Collected data
———

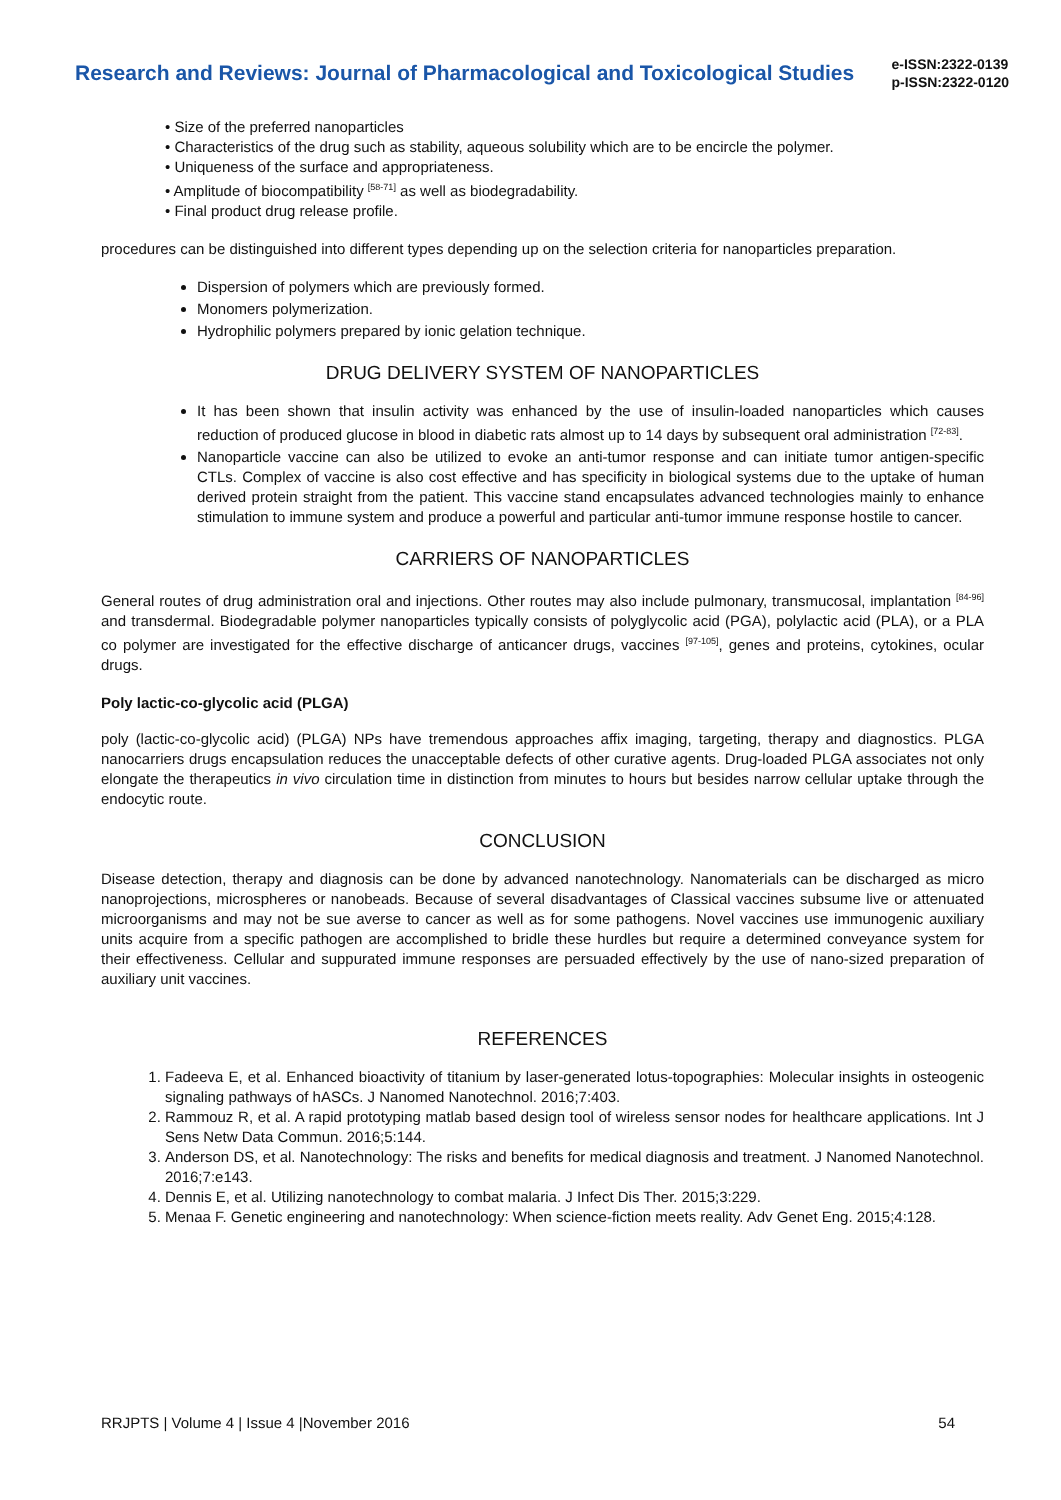Research and Reviews: Journal of Pharmacological and Toxicological Studies
e-ISSN:2322-0139
p-ISSN:2322-0120
• Size of the preferred nanoparticles
• Characteristics of the drug such as stability, aqueous solubility which are to be encircle the polymer.
• Uniqueness of the surface and appropriateness.
• Amplitude of biocompatibility <sup>[58-71]</sup> as well as biodegradability.
• Final product drug release profile.
procedures can be distinguished into different types depending up on the selection criteria for nanoparticles preparation.
Dispersion of polymers which are previously formed.
Monomers polymerization.
Hydrophilic polymers prepared by ionic gelation technique.
DRUG DELIVERY SYSTEM OF NANOPARTICLES
It has been shown that insulin activity was enhanced by the use of insulin-loaded nanoparticles which causes reduction of produced glucose in blood in diabetic rats almost up to 14 days by subsequent oral administration <sup>[72-83]</sup>.
Nanoparticle vaccine can also be utilized to evoke an anti-tumor response and can initiate tumor antigen-specific CTLs. Complex of vaccine is also cost effective and has specificity in biological systems due to the uptake of human derived protein straight from the patient. This vaccine stand encapsulates advanced technologies mainly to enhance stimulation to immune system and produce a powerful and particular anti-tumor immune response hostile to cancer.
CARRIERS OF NANOPARTICLES
General routes of drug administration oral and injections. Other routes may also include pulmonary, transmucosal, implantation <sup>[84-96]</sup> and transdermal. Biodegradable polymer nanoparticles typically consists of polyglycolic acid (PGA), polylactic acid (PLA), or a PLA co polymer are investigated for the effective discharge of anticancer drugs, vaccines <sup>[97-105]</sup>, genes and proteins, cytokines, ocular drugs.
Poly lactic-co-glycolic acid (PLGA)
poly (lactic-co-glycolic acid) (PLGA) NPs have tremendous approaches affix imaging, targeting, therapy and diagnostics. PLGA nanocarriers drugs encapsulation reduces the unacceptable defects of other curative agents. Drug-loaded PLGA associates not only elongate the therapeutics in vivo circulation time in distinction from minutes to hours but besides narrow cellular uptake through the endocytic route.
CONCLUSION
Disease detection, therapy and diagnosis can be done by advanced nanotechnology. Nanomaterials can be discharged as micro nanoprojections, microspheres or nanobeads. Because of several disadvantages of Classical vaccines subsume live or attenuated microorganisms and may not be sue averse to cancer as well as for some pathogens. Novel vaccines use immunogenic auxiliary units acquire from a specific pathogen are accomplished to bridle these hurdles but require a determined conveyance system for their effectiveness. Cellular and suppurated immune responses are persuaded effectively by the use of nano-sized preparation of auxiliary unit vaccines.
REFERENCES
1. Fadeeva E, et al. Enhanced bioactivity of titanium by laser-generated lotus-topographies: Molecular insights in osteogenic signaling pathways of hASCs. J Nanomed Nanotechnol. 2016;7:403.
2. Rammouz R, et al. A rapid prototyping matlab based design tool of wireless sensor nodes for healthcare applications. Int J Sens Netw Data Commun. 2016;5:144.
3. Anderson DS, et al. Nanotechnology: The risks and benefits for medical diagnosis and treatment. J Nanomed Nanotechnol. 2016;7:e143.
4. Dennis E, et al. Utilizing nanotechnology to combat malaria. J Infect Dis Ther. 2015;3:229.
5. Menaa F. Genetic engineering and nanotechnology: When science-fiction meets reality. Adv Genet Eng. 2015;4:128.
RRJPTS | Volume 4 | Issue 4 |November 2016 54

———

WORK TASK:
Restate word for word the entries above, starting at the line with "Monomers polymerization." and ending at the line with "poly (lactic-co-glycolic acid)", inclusive, and no others.

EXERCISE RESPONSE:
Monomers polymerization.
Hydrophilic polymers prepared by ionic gelation technique.
DRUG DELIVERY SYSTEM OF NANOPARTICLES
It has been shown that insulin activity was enhanced by the use of insulin-loaded nanoparticles which causes reduction of produced glucose in blood in diabetic rats almost up to 14 days by subsequent oral administration <sup>[72-83]</sup>.
Nanoparticle vaccine can also be utilized to evoke an anti-tumor response and can initiate tumor antigen-specific CTLs. Complex of vaccine is also cost effective and has specificity in biological systems due to the uptake of human derived protein straight from the patient. This vaccine stand encapsulates advanced technologies mainly to enhance stimulation to immune system and produce a powerful and particular anti-tumor immune response hostile to cancer.
CARRIERS OF NANOPARTICLES
General routes of drug administration oral and injections. Other routes may also include pulmonary, transmucosal, implantation <sup>[84-96]</sup> and transdermal. Biodegradable polymer nanoparticles typically consists of polyglycolic acid (PGA), polylactic acid (PLA), or a PLA co polymer are investigated for the effective discharge of anticancer drugs, vaccines <sup>[97-105]</sup>, genes and proteins, cytokines, ocular drugs.
Poly lactic-co-glycolic acid (PLGA)
poly (lactic-co-glycolic acid) (PLGA) NPs have tremendous approaches affix imaging, targeting, therapy and diagnostics. PLGA nanocarriers drugs encapsulation reduces the unacceptable defects of other curative agents. Drug-loaded PLGA associates not only elongate the therapeutics in vivo circulation time in distinction from minutes to hours but besides narrow cellular uptake through the endocytic route.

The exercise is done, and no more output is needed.